Jean Cornil a aussi développé une activité de dépannage pour répondre à une demande croissante. « Il nous arrive de plus en plus souvent de réparer un tracteur, une moissonneuse-batteuse, ou simplement une crevaison. »
Cette activité annexe vient augmenter le volume d’heures de réparation et d’entretien nécessaires au bon fonctionnement du matériel. « 90 % des réparations sont faites sur place » indique Jean Cornil. Y compris lorsqu’il s’agit de mettre les mains dans des systèmes automatiques et électroniques. La moisson 2007 aura été particulièrement difficile. «Quand la campagne se déroule dans des conditions normales, on peut se permettre d’étaler les travaux en fonction de la maturité. Mais le temps a été tellement instable que tout le monde a voulu battre en même temps» regrette Jean Cornil. La période de pleine activité s’est concentrée sur «3 ou 4 jours» tout au plus.

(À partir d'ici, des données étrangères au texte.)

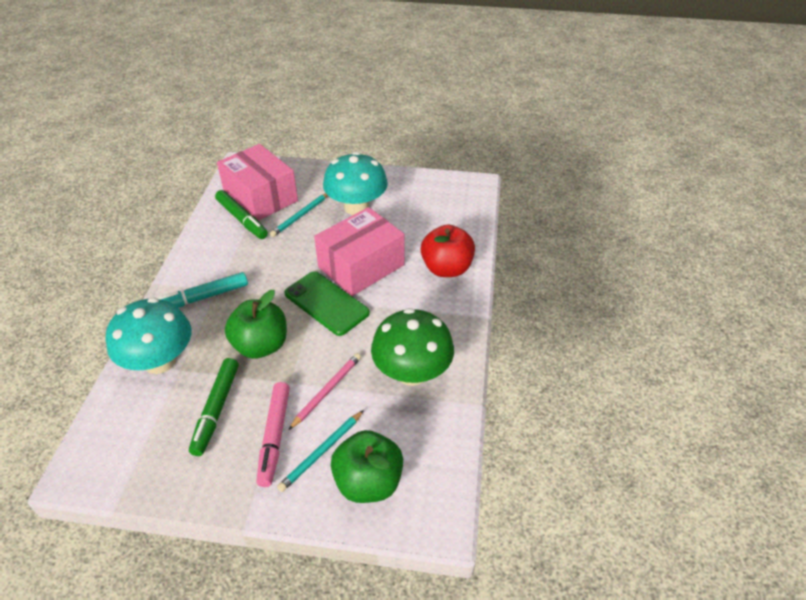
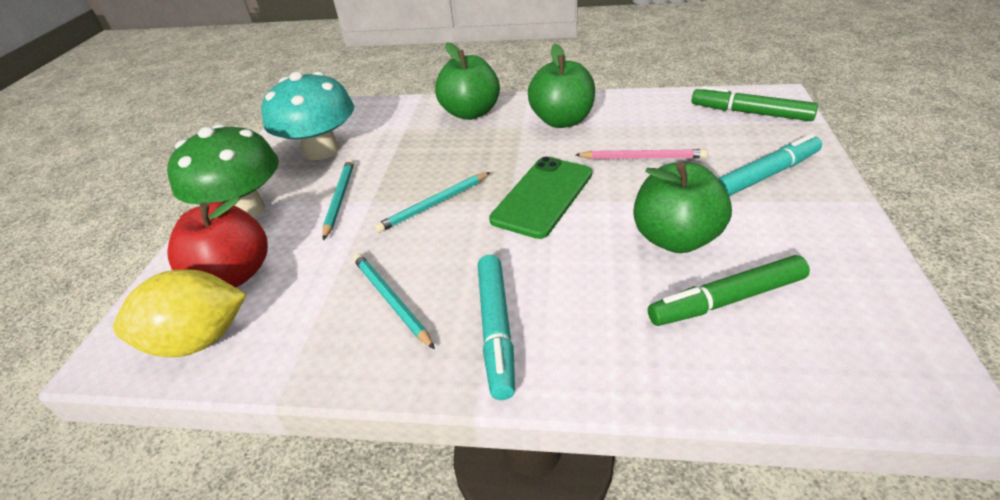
green apple: [225,290,287,359] [331,430,403,503] = 2 -> [435,42,500,120] [528,44,595,128] [633,162,732,253] = 3
pink box: [217,144,298,221] [314,207,405,296] = 2 -> none = 0
pink marker: [256,382,290,487] = 1 -> none = 0
turquoise marker: [157,272,248,308] = 1 -> [478,255,515,400] [718,134,822,196] = 2
turquoise mushroom: [106,297,191,374] [323,152,388,215] = 2 -> [261,72,354,160] = 1
turquoise pencil: [270,193,328,237] [277,410,364,492] = 2 -> [322,159,354,240] [353,253,435,349] [375,172,490,233] = 3
yellow lemon: none = 0 -> [113,269,247,357] = 1

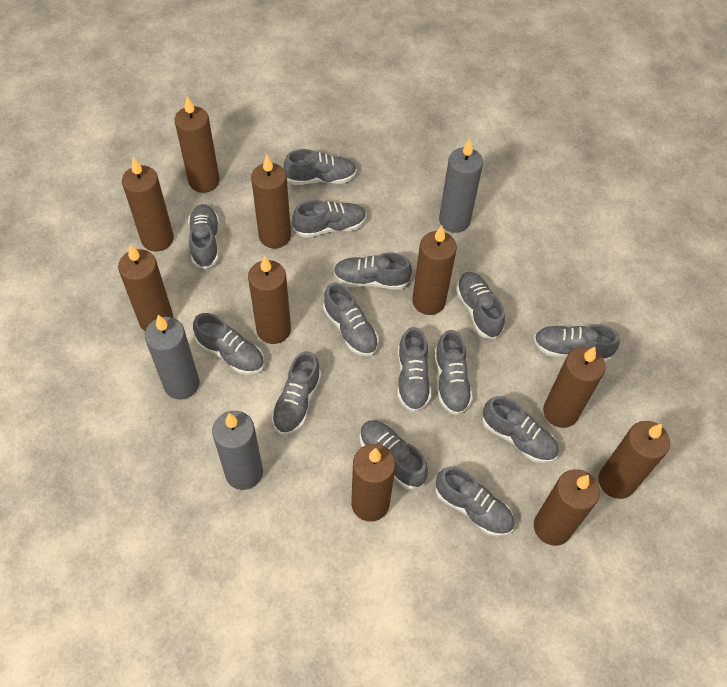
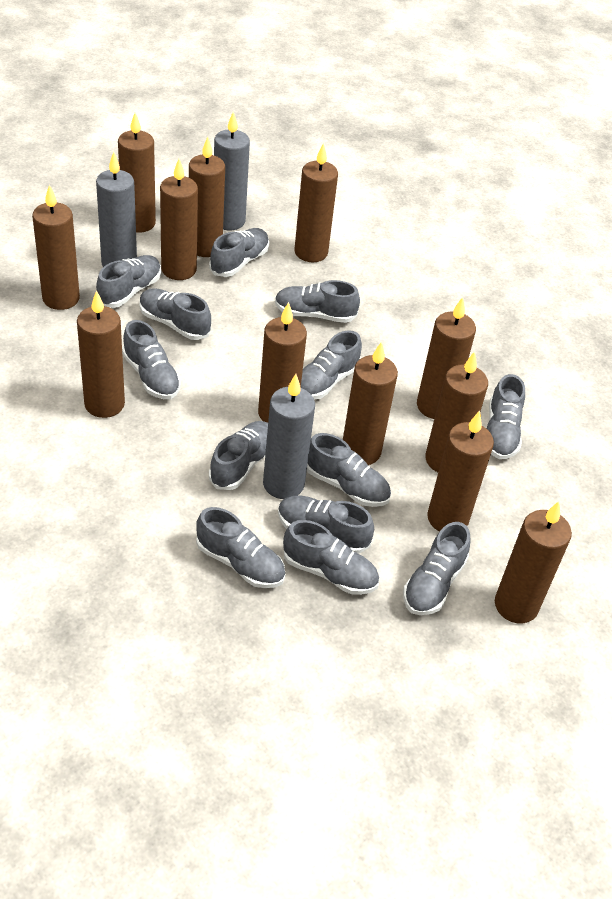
brown candle: [118,244,173,331] [122,157,174,252] [175,96,220,193] [248,255,291,344] [251,154,291,249] [351,444,396,522] [412,226,457,315] [534,469,600,546] [543,347,606,428] [599,421,670,499] = 10 -> [32,185,80,310] [77,290,125,418] [118,113,156,233] [160,159,198,280] [189,137,225,257] [258,302,307,423] [294,143,338,262] [343,341,398,465] [417,297,476,419] [425,351,488,472] [427,411,494,531] [495,501,572,624] = 12
grey shoe: [188,204,219,269] [193,313,264,375] [271,351,321,435] [283,149,357,185] [292,200,367,238] [323,283,379,357] [334,253,412,290] [360,421,428,490] [397,327,431,412] [434,330,473,415] [435,467,515,537] [456,272,505,339] [482,396,559,463] [534,324,620,362] = 14 -> [96,255,161,308] [122,320,181,399] [140,288,211,340] [196,507,285,588] [209,228,269,277] [209,421,268,490] [275,280,360,323] [278,495,374,554] [283,520,379,595] [301,330,362,400] [307,433,391,507] [403,522,471,615] [487,374,525,459] = 13

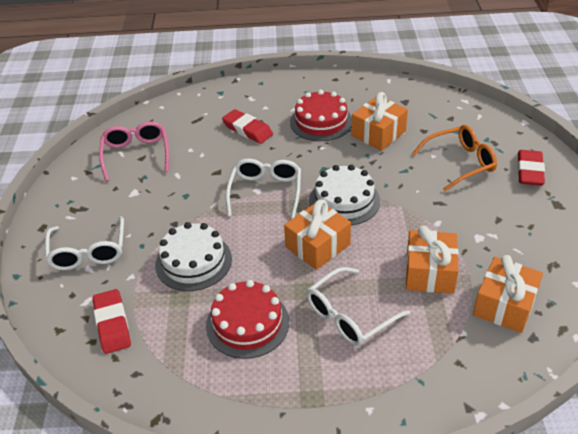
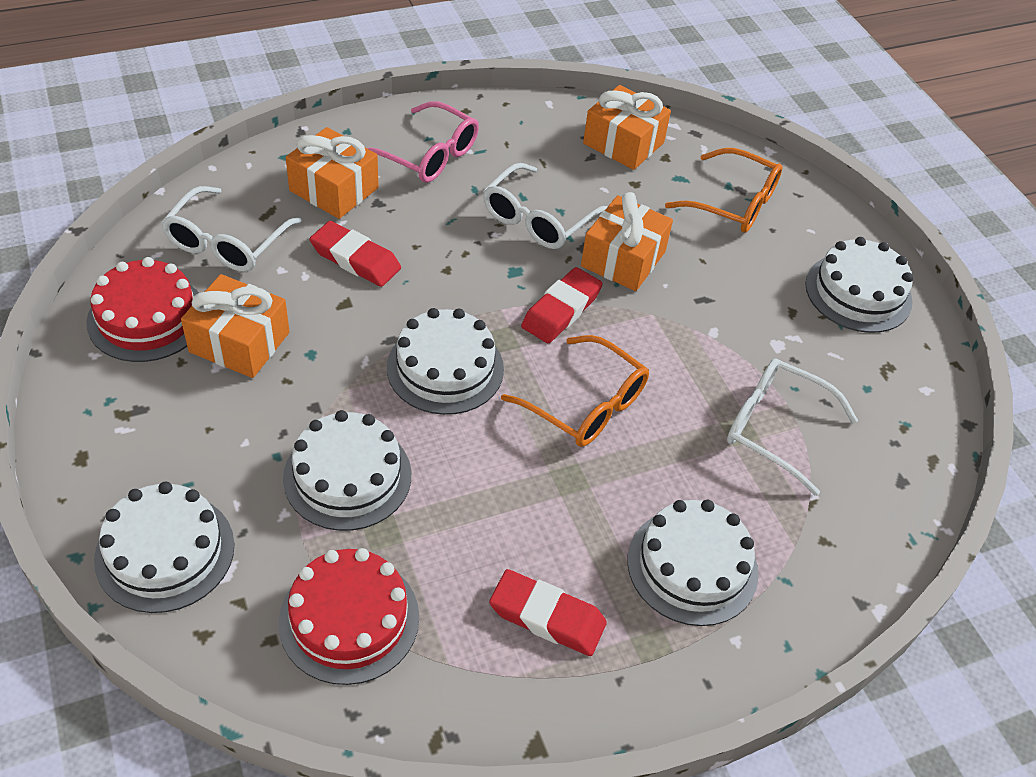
orange glasses: [412,125,497,191] = 1 -> [501,335,649,447] [665,148,783,233] = 2
white cake: [155,222,232,291] [309,164,380,226] = 2 -> [94,481,235,613] [283,410,411,531] [387,308,504,415] [627,500,758,626] [805,237,913,333] = 5

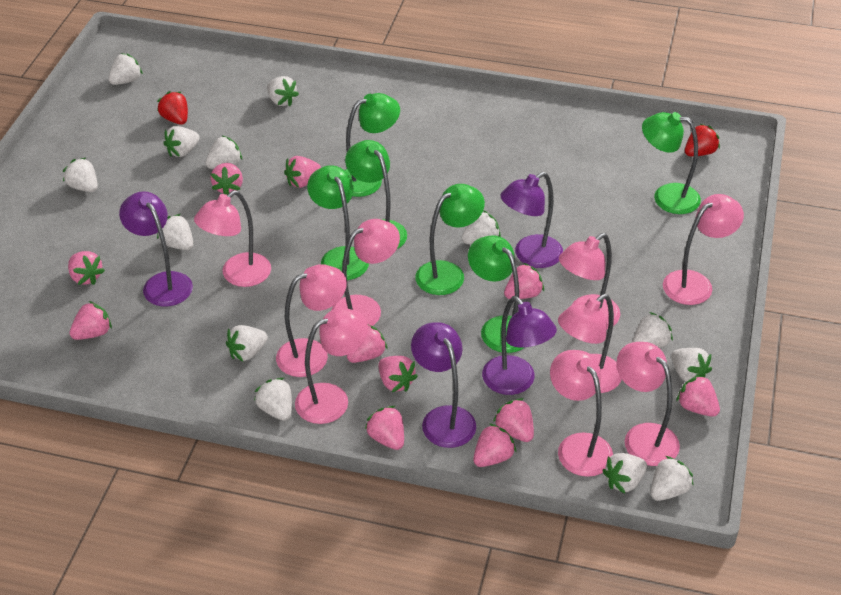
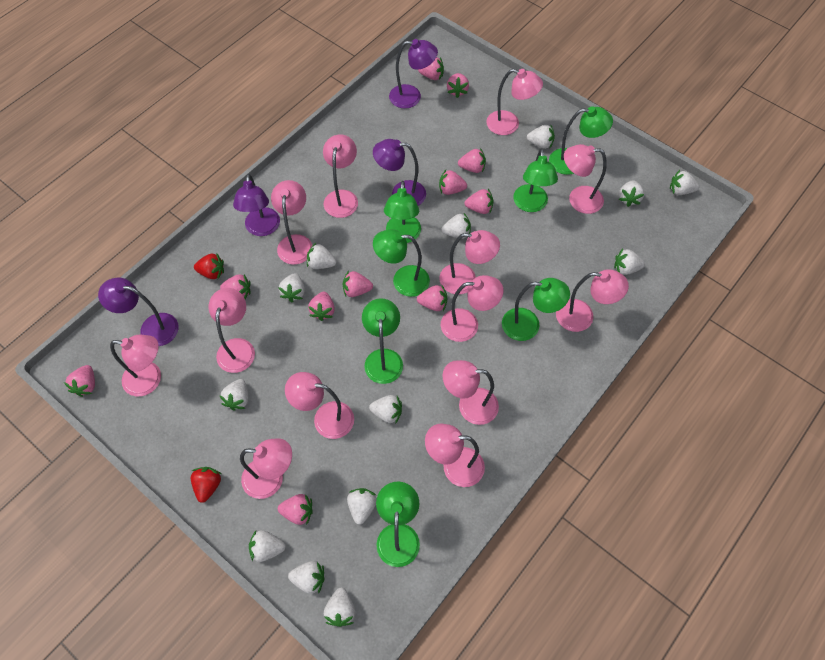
green lamp: [307,165,369,280] [345,93,400,197] [345,140,407,249] [415,184,485,295] [468,235,525,353] [642,112,701,214] = 6 -> [362,298,403,384] [373,229,430,297] [376,481,420,567] [384,181,421,243] [502,278,570,341] [513,149,558,212] [549,106,613,175] = 7
pink lamp: [194,190,271,287] [276,264,347,377] [295,308,368,424] [331,219,400,326] [550,350,613,477] [558,294,622,393] [559,233,620,329] [616,342,680,466] [663,194,744,305] = 9 -> [110,335,161,396] [209,288,255,373] [240,438,292,499] [271,180,313,265] [285,372,354,439] [323,134,358,218] [425,424,485,487] [439,230,500,294] [441,275,503,342] [443,360,499,425] [486,69,543,135] [556,269,629,332] [564,144,607,214] = 13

Installé à Haynecourt (59), Bernard Hurez témoigne des mêmes difficultés d’organisation. « Il a fallu travailler quasiment tous les dimanches. Et la semaine, on a dû renvoyer les chauffeurs chez eux. Avec l’humidité, la moisson a rarement commencé avant la fin d’après-midi, et souvent de manière imprévisible » poursuit M. Hurez.
Le client est roi
« Si on a un beau temps avec nous, la moisson se déroule dans de bonnes conditions » constate M. Cornil. Seulement, cette année, le soleil s’est joué des agriculteurs comme des entrepreneurs. « Il a fallu tout faire en même temps. D’habitude, on a une période pour battre et une autre pour presser. Là, il a fallu faire les deux quasiment en même temps (..) Le client reste roi, concède Jean Cornil. Il faut savoir que si les conditions sont mauvaises pour l’agriculteur, elles le sont aussi pour nous et pour nos machines. » « On s’est retrouvé à faire de nouveaux clients qui n’arrivaient plus à passer avec leurs machines ou qui étaient pressés par le temps » explique l’entrepreneur d’Haynecourt. Quant aux entrepreneurs itinérants qui sillonnent la France, « je doute qu’ils aient gagné quelque chose cette année » analyse Bernard Hurez.